Heiltor teve uma  longa carreira como jornalista,  que iniciou em 1950, passando pelos  principais jornais e revistas do país ao longo das últimas décadas,  era considerado um dos maiores escritores brasileiros vivos.

Cony nasceu em 14 de março de 1926, em Lins de Vasconcelos, zona norte do Rio de Janeiro, e fora considerado “mudo” pela família até os quatro anos de idade. Em 1941, quando já estava com 15 anos, uma cirurgia poria fim ao problema. De 1938 a 1945 ficou no Seminário Arquidiocesano de São José, no Rio Comprido. Saiu aos 19 anos antes de ordenar-se padre.

 Em 1952, entrou para o Jornal do Brasil e mais tarde foi redator do Correio da Manhã. Foi preso diversas vezes durante a ditadura militar e chegou a refugiar-se na Europa e em Cuba. Na volta ao Brasil, entrou para a Manchete, onde atuou também no departamento de teledramaturgia, participando de projetos como as novelas A Marquesa de Santos e Dona Beja.
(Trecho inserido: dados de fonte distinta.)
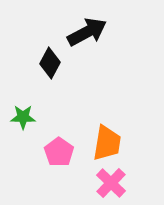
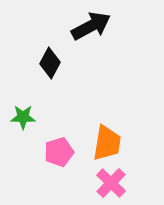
black arrow: moved 4 px right, 6 px up
pink pentagon: rotated 20 degrees clockwise
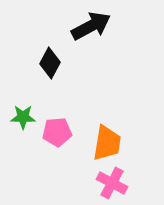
pink pentagon: moved 2 px left, 20 px up; rotated 12 degrees clockwise
pink cross: moved 1 px right; rotated 16 degrees counterclockwise
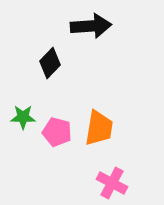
black arrow: rotated 24 degrees clockwise
black diamond: rotated 16 degrees clockwise
pink pentagon: rotated 20 degrees clockwise
orange trapezoid: moved 8 px left, 15 px up
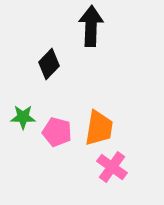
black arrow: rotated 84 degrees counterclockwise
black diamond: moved 1 px left, 1 px down
pink cross: moved 16 px up; rotated 8 degrees clockwise
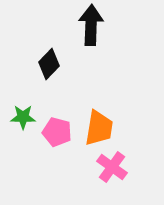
black arrow: moved 1 px up
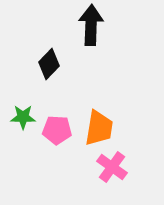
pink pentagon: moved 2 px up; rotated 12 degrees counterclockwise
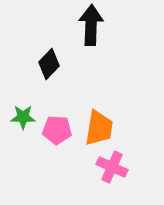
pink cross: rotated 12 degrees counterclockwise
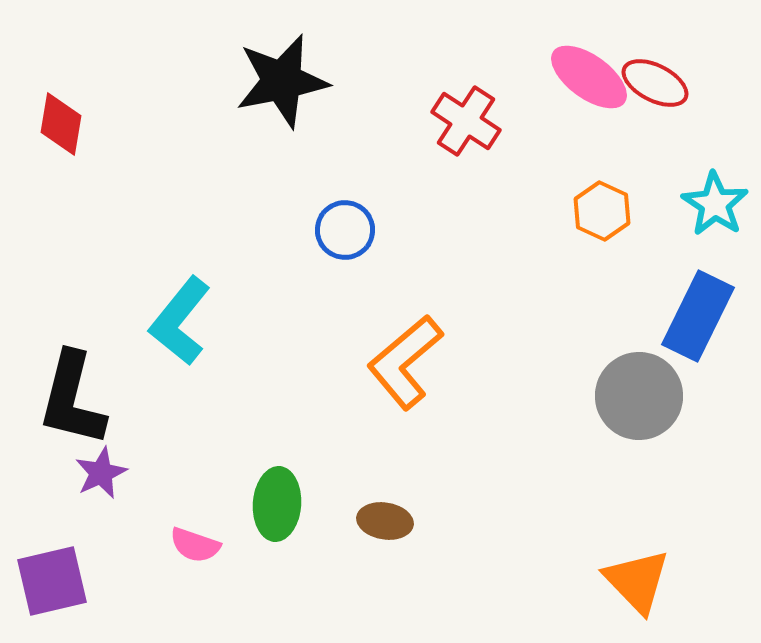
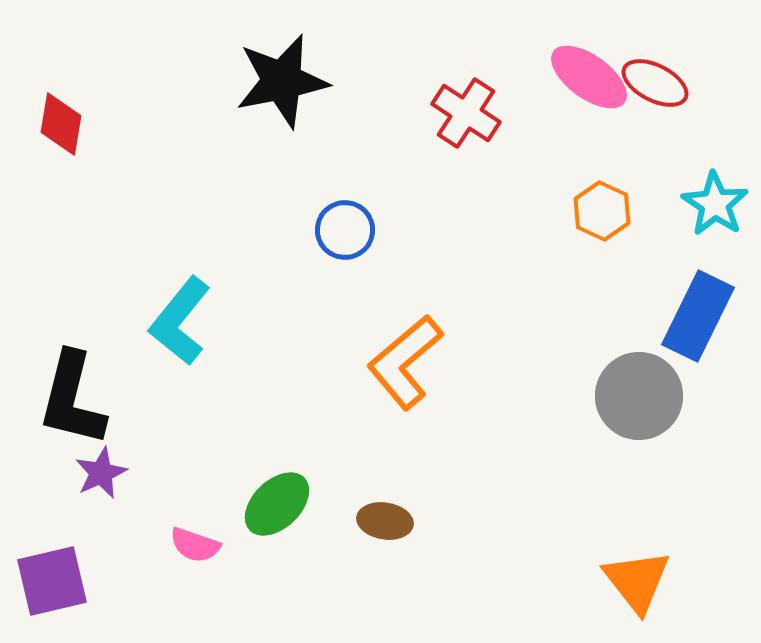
red cross: moved 8 px up
green ellipse: rotated 42 degrees clockwise
orange triangle: rotated 6 degrees clockwise
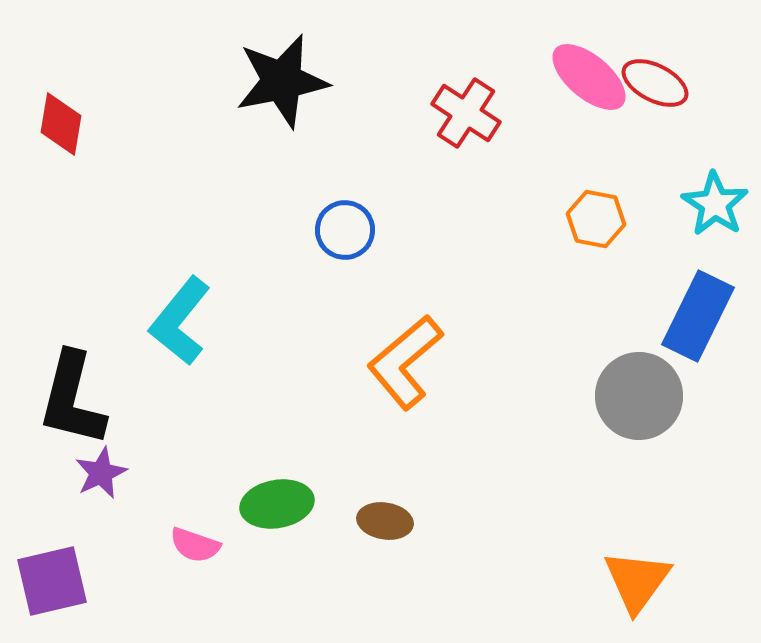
pink ellipse: rotated 4 degrees clockwise
orange hexagon: moved 6 px left, 8 px down; rotated 14 degrees counterclockwise
green ellipse: rotated 34 degrees clockwise
orange triangle: rotated 14 degrees clockwise
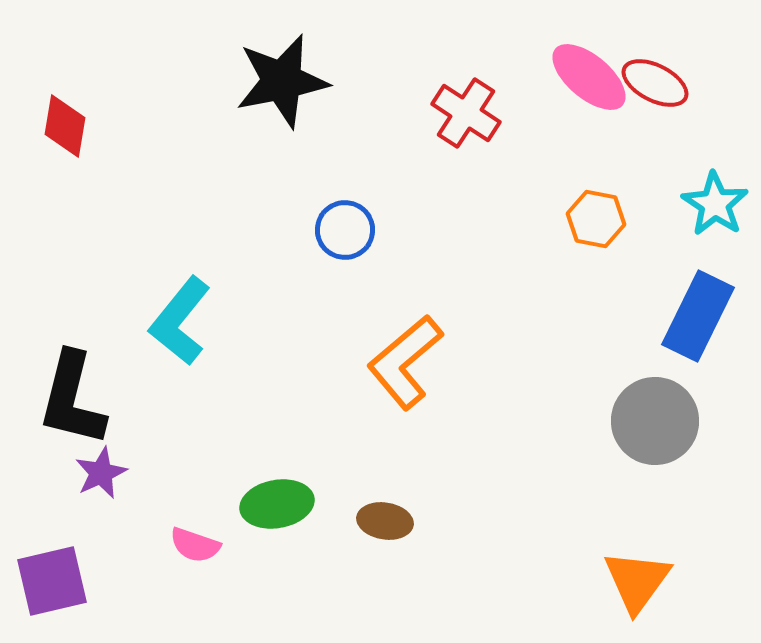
red diamond: moved 4 px right, 2 px down
gray circle: moved 16 px right, 25 px down
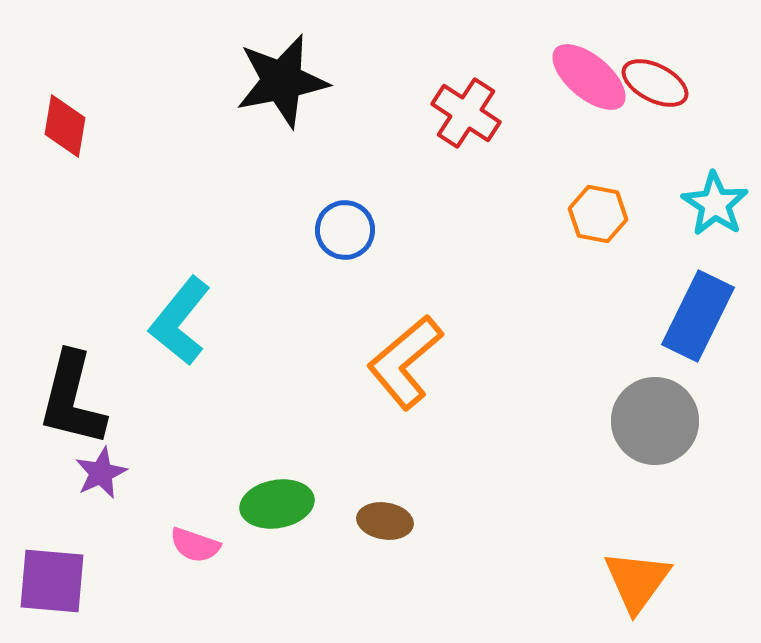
orange hexagon: moved 2 px right, 5 px up
purple square: rotated 18 degrees clockwise
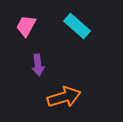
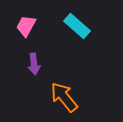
purple arrow: moved 4 px left, 1 px up
orange arrow: rotated 112 degrees counterclockwise
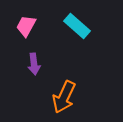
orange arrow: rotated 116 degrees counterclockwise
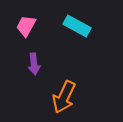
cyan rectangle: rotated 12 degrees counterclockwise
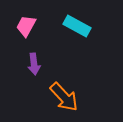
orange arrow: rotated 68 degrees counterclockwise
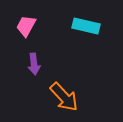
cyan rectangle: moved 9 px right; rotated 16 degrees counterclockwise
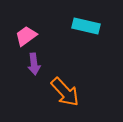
pink trapezoid: moved 10 px down; rotated 25 degrees clockwise
orange arrow: moved 1 px right, 5 px up
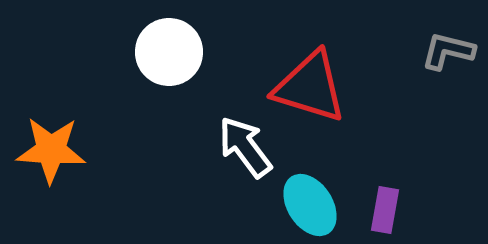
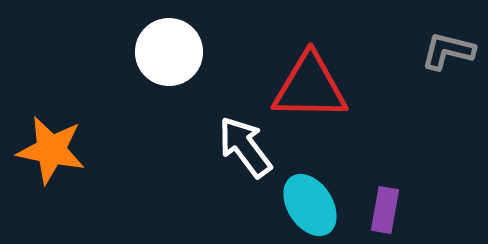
red triangle: rotated 16 degrees counterclockwise
orange star: rotated 8 degrees clockwise
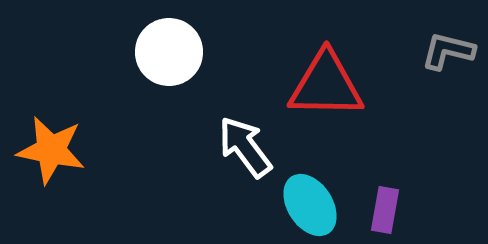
red triangle: moved 16 px right, 2 px up
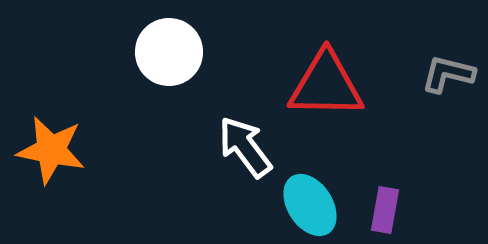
gray L-shape: moved 23 px down
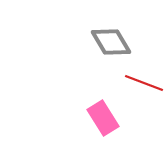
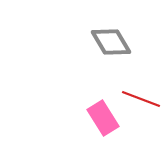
red line: moved 3 px left, 16 px down
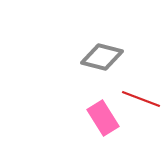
gray diamond: moved 9 px left, 15 px down; rotated 45 degrees counterclockwise
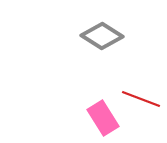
gray diamond: moved 21 px up; rotated 18 degrees clockwise
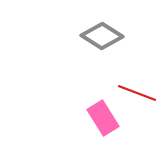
red line: moved 4 px left, 6 px up
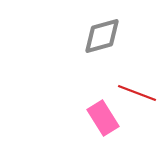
gray diamond: rotated 48 degrees counterclockwise
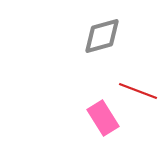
red line: moved 1 px right, 2 px up
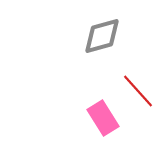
red line: rotated 27 degrees clockwise
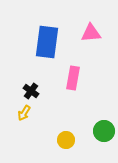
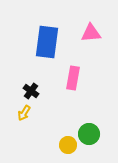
green circle: moved 15 px left, 3 px down
yellow circle: moved 2 px right, 5 px down
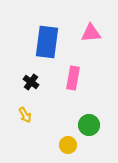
black cross: moved 9 px up
yellow arrow: moved 1 px right, 2 px down; rotated 63 degrees counterclockwise
green circle: moved 9 px up
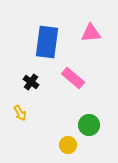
pink rectangle: rotated 60 degrees counterclockwise
yellow arrow: moved 5 px left, 2 px up
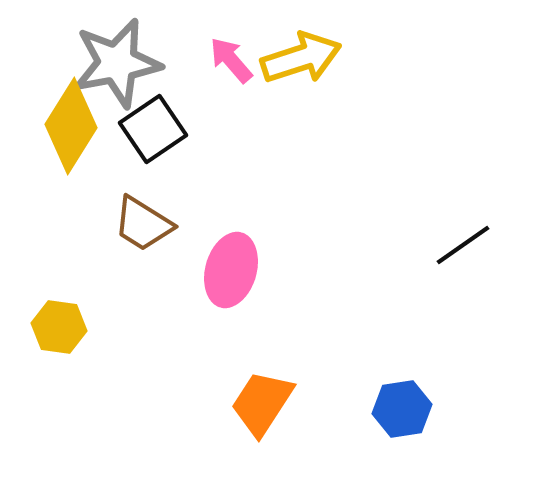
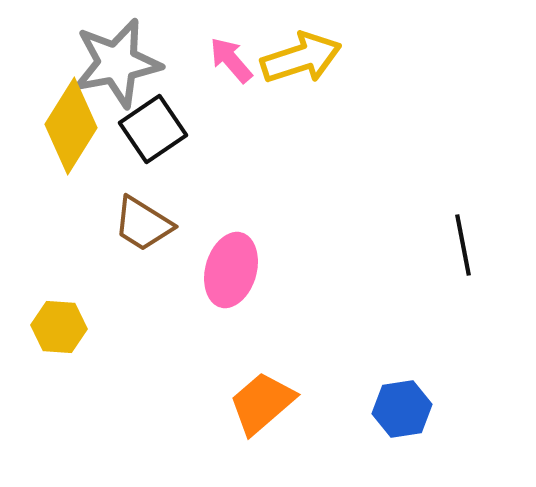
black line: rotated 66 degrees counterclockwise
yellow hexagon: rotated 4 degrees counterclockwise
orange trapezoid: rotated 16 degrees clockwise
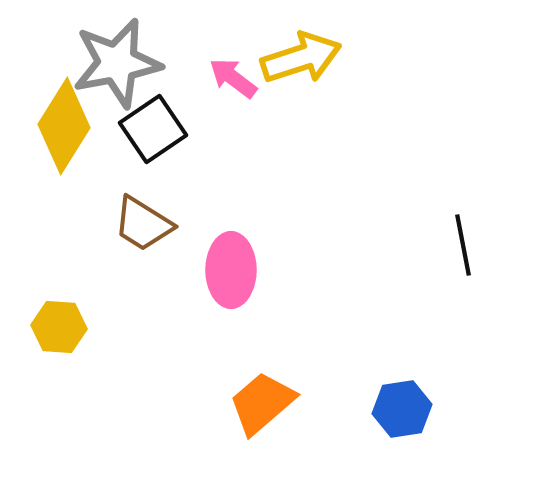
pink arrow: moved 2 px right, 18 px down; rotated 12 degrees counterclockwise
yellow diamond: moved 7 px left
pink ellipse: rotated 16 degrees counterclockwise
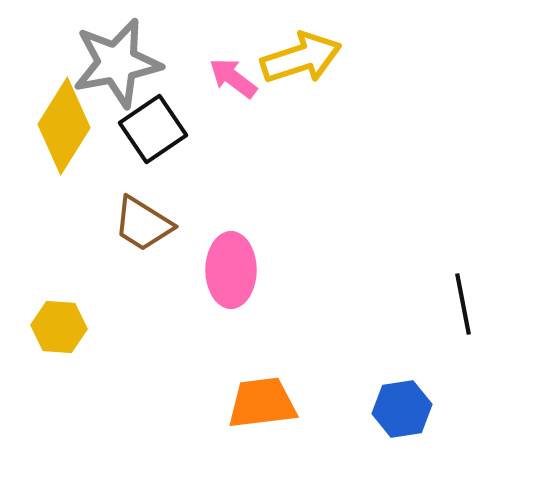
black line: moved 59 px down
orange trapezoid: rotated 34 degrees clockwise
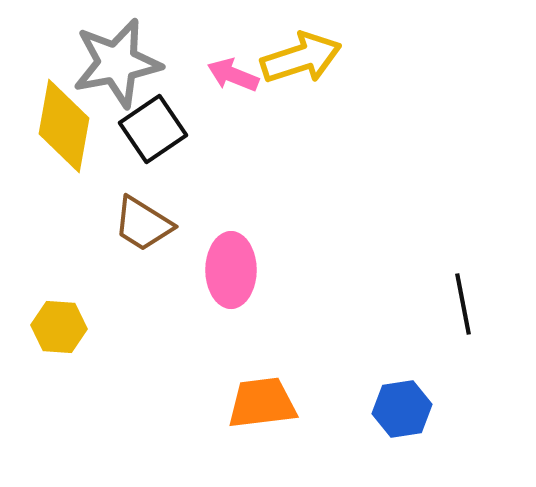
pink arrow: moved 3 px up; rotated 15 degrees counterclockwise
yellow diamond: rotated 22 degrees counterclockwise
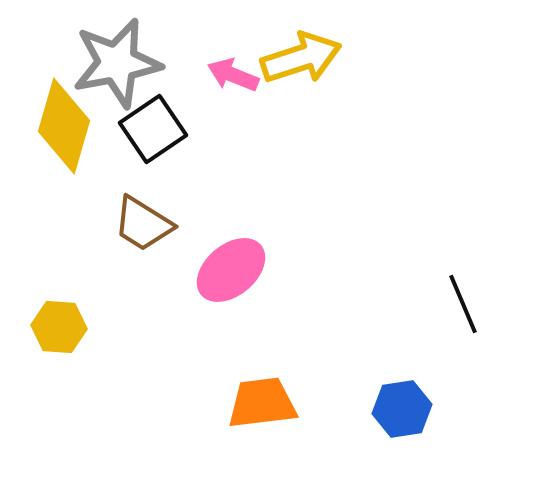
yellow diamond: rotated 6 degrees clockwise
pink ellipse: rotated 50 degrees clockwise
black line: rotated 12 degrees counterclockwise
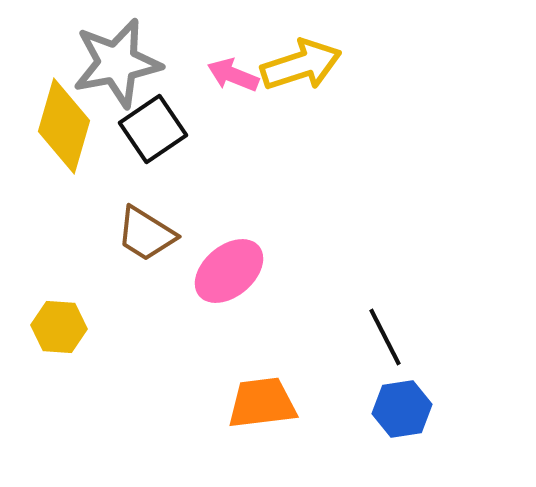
yellow arrow: moved 7 px down
brown trapezoid: moved 3 px right, 10 px down
pink ellipse: moved 2 px left, 1 px down
black line: moved 78 px left, 33 px down; rotated 4 degrees counterclockwise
Como escritor foi premiados com diversos romances  como “O ventre” (1958), “Pilatos” (1973), “Quase memória” (1995), que vendeu mais de 400 mil cópias, e “O piano e a orquestra” (1996). Com os dois últimos, ganhou o prêmio Jabuti, Cony escreveu coletâneas de crônicas, volumes de contos e criou novelas para a TV. Segundo a ABL, com o golpe militar de 1964, foi preso várias vezes e passou um período na Europa e em Cuba.

Foi comentarista de rádio, função que exerceu até o fim da vida, na CBN, Cony deixou esposa e três filhos.